Department of Biomedical Engineering and McKusick-Nathans Department of Genetic Medicine, Johns Hopkins University, Baltimore, MD, USA.
Nat Commun. 2024 Jul 31;15(1):6464. doi: 10.1038/s41467-024-50708-z.
Gene regulatory elements drive complex biological phenomena and their mutations are associated with common human diseases. The impacts of human regulatory variants are often tested using model organisms such as mice. However, mapping human enhancers to conserved elements in mice remains a challenge, due to both rapid enhancer evolution and limitations of current computational methods.
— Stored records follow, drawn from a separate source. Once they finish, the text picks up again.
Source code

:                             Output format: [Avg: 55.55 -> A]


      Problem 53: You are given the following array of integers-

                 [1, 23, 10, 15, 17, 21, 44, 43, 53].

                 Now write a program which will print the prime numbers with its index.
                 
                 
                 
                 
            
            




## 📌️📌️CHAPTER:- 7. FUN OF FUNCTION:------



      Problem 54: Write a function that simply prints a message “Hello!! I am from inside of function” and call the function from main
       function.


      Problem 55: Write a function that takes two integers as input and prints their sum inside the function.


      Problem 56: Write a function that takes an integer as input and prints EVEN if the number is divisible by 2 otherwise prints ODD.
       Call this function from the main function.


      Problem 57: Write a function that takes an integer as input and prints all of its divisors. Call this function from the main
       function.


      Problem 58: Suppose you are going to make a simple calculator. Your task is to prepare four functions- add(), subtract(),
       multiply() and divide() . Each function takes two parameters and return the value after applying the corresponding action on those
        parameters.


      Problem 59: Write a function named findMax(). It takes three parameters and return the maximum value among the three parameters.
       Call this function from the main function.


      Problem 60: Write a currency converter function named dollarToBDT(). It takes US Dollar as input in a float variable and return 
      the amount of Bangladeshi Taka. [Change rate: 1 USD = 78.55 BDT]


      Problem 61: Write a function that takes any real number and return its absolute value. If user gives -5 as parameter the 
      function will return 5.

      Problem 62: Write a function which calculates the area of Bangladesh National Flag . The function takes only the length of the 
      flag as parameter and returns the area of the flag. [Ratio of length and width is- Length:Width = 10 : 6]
We analyze distal enhancers across 45 matched human/mouse cell/tissue pairs from a comprehensive dataset of DNase-seq experiments, and show that while cell-specific regulatory vocabulary is conserved, enhancers evolve more rapidly than promoters and CTCF binding sites. Enhancer conservation rates vary across cell types, in part explainable by tissue specific transposable element activity. We present an improved genome alignment algorithm using gapped-kmer features, called gkm-align, and make genome wide predictions for 1,401,803 orthologous regulatory elements. We show that gkm-align discovers 23,660 novel human/mouse conserved enhancers missed by previous algorithms, with strong evidence of conserved functional activity.
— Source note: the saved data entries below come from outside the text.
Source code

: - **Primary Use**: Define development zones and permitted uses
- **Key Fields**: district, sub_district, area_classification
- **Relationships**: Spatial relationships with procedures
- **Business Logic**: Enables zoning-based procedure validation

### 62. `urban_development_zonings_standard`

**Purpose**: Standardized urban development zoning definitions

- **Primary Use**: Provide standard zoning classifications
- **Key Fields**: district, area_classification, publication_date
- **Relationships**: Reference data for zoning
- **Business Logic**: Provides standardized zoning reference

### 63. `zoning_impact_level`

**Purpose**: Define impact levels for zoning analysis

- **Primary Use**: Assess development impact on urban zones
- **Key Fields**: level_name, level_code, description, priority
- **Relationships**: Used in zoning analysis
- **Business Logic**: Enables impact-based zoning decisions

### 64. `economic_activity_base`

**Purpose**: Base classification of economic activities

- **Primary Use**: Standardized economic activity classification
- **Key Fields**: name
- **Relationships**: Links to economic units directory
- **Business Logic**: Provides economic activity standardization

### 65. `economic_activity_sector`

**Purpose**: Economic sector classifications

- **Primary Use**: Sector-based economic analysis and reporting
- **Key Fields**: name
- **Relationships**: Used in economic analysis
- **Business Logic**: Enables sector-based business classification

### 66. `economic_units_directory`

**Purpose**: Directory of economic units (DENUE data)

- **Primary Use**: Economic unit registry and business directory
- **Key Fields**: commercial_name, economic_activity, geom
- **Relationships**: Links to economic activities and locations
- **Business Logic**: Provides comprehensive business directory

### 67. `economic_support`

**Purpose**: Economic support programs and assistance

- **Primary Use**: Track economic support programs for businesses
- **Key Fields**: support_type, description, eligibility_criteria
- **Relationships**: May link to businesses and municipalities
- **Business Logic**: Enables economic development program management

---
基因调控元件驱动着复杂的生物学现象,其突变与常见的人类疾病有关。人类调控变体的影响通常使用模型生物如老鼠来进行测试。然而,由于快速的增强子进化和当前计算方法的局限性,将人类增强子映射到老鼠的保守元件仍然是一个挑战。我们分析了来自广泛的 DNase-seq 实验数据集的 45 对匹配的人类/老鼠细胞/组织对的远端增强子,并表明虽然细胞特异性调节词汇是保守的,但增强子的进化速度比启动子和 CTCF 结合位点更快。增强子的保守率在不同的细胞类型之间存在差异,部分原因是组织特异性转座元件活性的不同。我们提出了一种使用缺口-kmer 特征的改进的基因组比对算法,称为 gkm-align,并对 1,401,803 个同源调控元件进行了全基因组预测。我们表明,gkm-align 发现了以前算法错过的 23,660 个新的人类/老鼠保守增强子,具有保守功能活性的有力证据。